### [COMPLETE THE FOLLOWING]
1 – Print the text of the pasteByRow documentation below, between "sep: character string" and "as the delimiter.", inclusive.
2 – Could you translate this sentence from the pasteByRow documentation below into Spanish: "The output can also include name:value pairs, which can make the output data more self-describing in some circumstances."
3 – In the pasteByRow documentation below, which fields does blankGrep treat as blank by default?

### [GIVEN PASSAGE]
Paste data.frame rows into character vector

Paste data.frame rows into a character vector, optionally removing empty fields in order to avoid delimiters being duplicated.

Usage

pasteByRow(
  x,
  sep = "_",
  na.rm = TRUE,
  condenseBlanks = TRUE,
  includeNames = FALSE,
  sepName = ":",
  blankGrep = "^[ ]*$",
  verbose = FALSE,
  ...
)

Arguments

x: data.frame or comparable object such as matrix or tibble.
sep: character string separator to use between columns.
na.rm: logical whether to remove NA values, or include them as "NA" strings.
condenseBlanks: logical whether to condense blank or empty values without including an extra delimiter between columns.
includeNames: logical whether to include the colname delimited prior to the value, using sepName as the delimiter.
sepName: character string relevant when includeNames=TRUE, this value becomes the delimiter between name:value.
blankGrep: character string used as regular expression pattern in grep() to recognize blank entries; by default any field containing no text, or only whitespace, is considered a blank entry.
verbose: logical whether to print verbose output.
...: additional arguments are ignored.

Value

character vector of length nrow(x).

Details

This function is intended to paste data.frame (or matrix, or tibble) values for each row of data. It differs from using apply(x, 2, paste):

it handles factors without converting to integer factor level numbers.
it also by default removes blank or empty fields, preventing the delimiter from being included multiple times, per the condenseBlanks argument.
it is notably faster than apply, by means of running paste() on each column of data, making the output vectorized, and scaling rather well for large data.frame objects.

The output can also include name:value pairs, which can make the output data more self-describing in some circumstances. That said, the most basic usefulness of this function is to create row labels.

### [INFORMATION SHOWN]
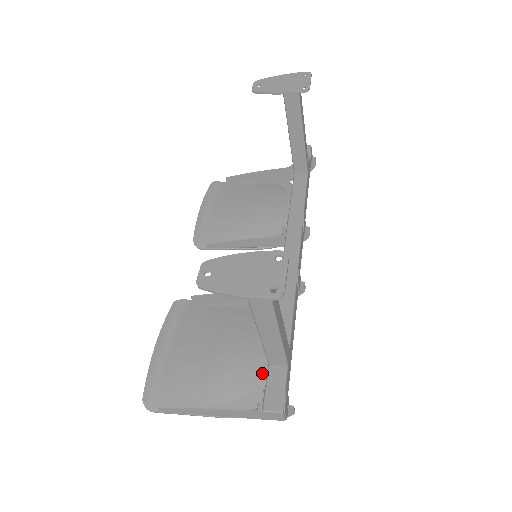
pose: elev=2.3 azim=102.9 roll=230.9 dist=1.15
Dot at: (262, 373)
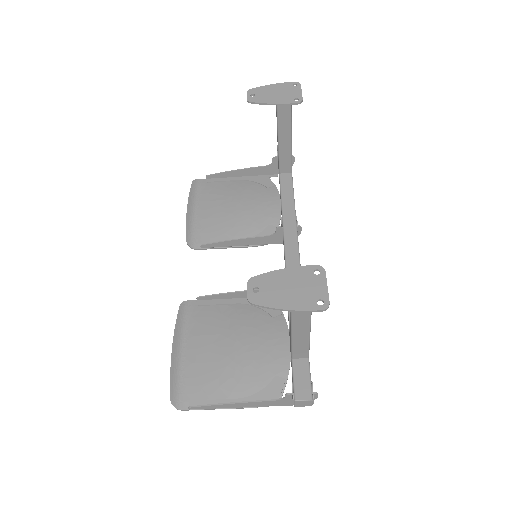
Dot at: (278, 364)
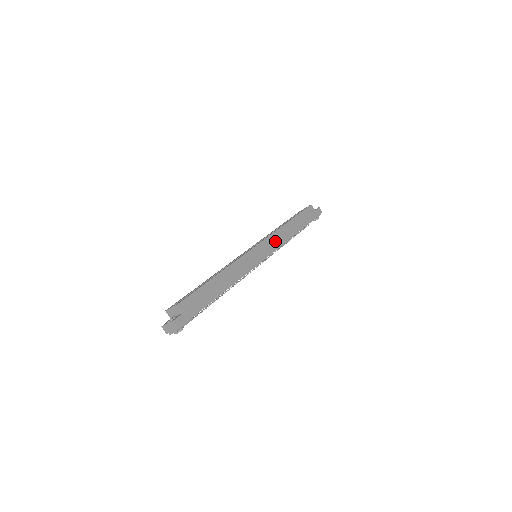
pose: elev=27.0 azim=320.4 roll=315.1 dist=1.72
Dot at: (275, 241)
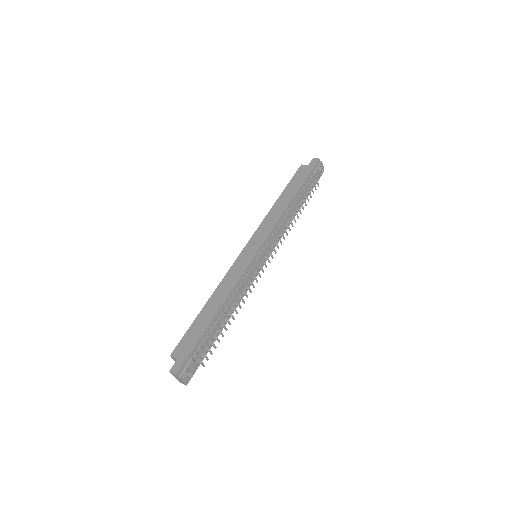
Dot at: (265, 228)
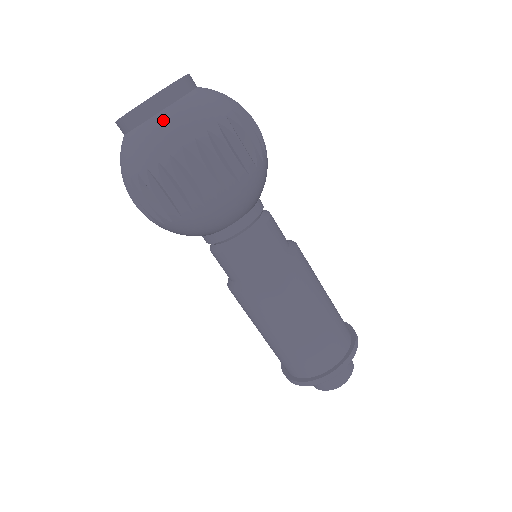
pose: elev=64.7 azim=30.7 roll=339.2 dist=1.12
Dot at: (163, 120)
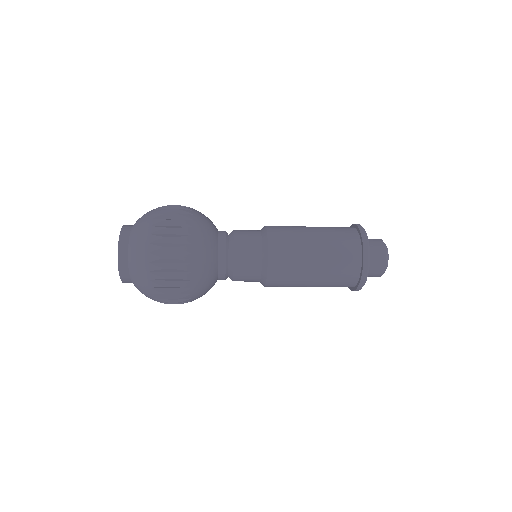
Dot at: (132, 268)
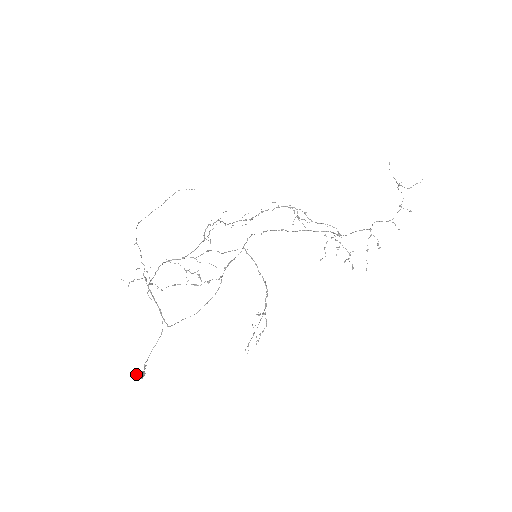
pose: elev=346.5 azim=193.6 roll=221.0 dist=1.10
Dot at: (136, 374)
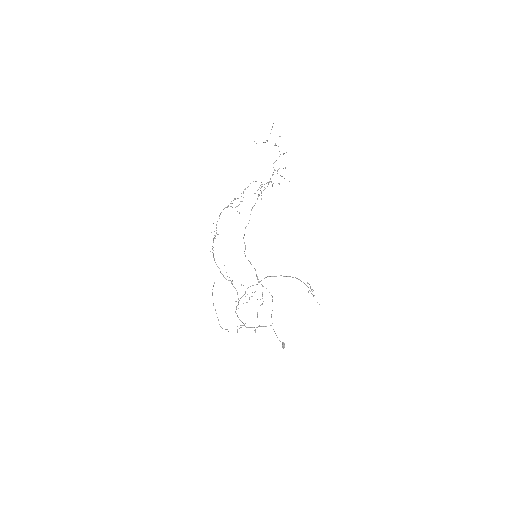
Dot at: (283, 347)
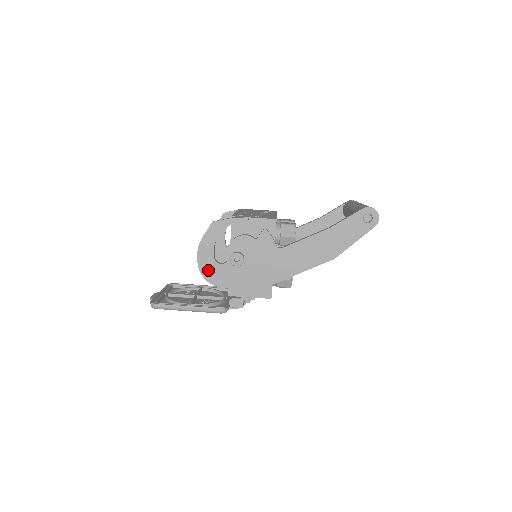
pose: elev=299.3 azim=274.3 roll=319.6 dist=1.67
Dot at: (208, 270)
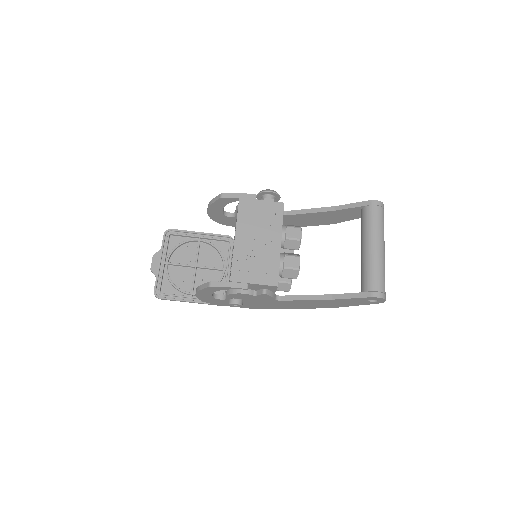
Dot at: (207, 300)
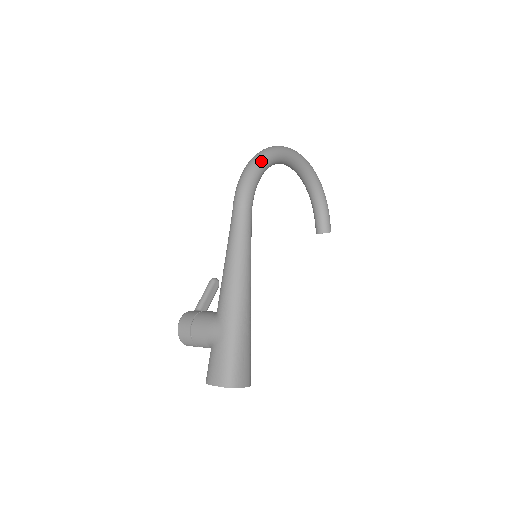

### [THE RESULTS]
1 –
sep: character string separator to use between columns.
na.rm: logical whether to remove NA values, or include them as "NA" strings.
condenseBlanks: logical whether to condense blank or empty values without including an extra delimiter between columns.
includeNames: logical whether to include the colname delimited prior to the value, using sepName as the delimiter.

2 – La salida también puede incluir pares name:value, lo que en algunas circunstancias puede hacer que los datos de salida sean más autodescriptivos.

3 – Any field that contains no text, or only whitespace.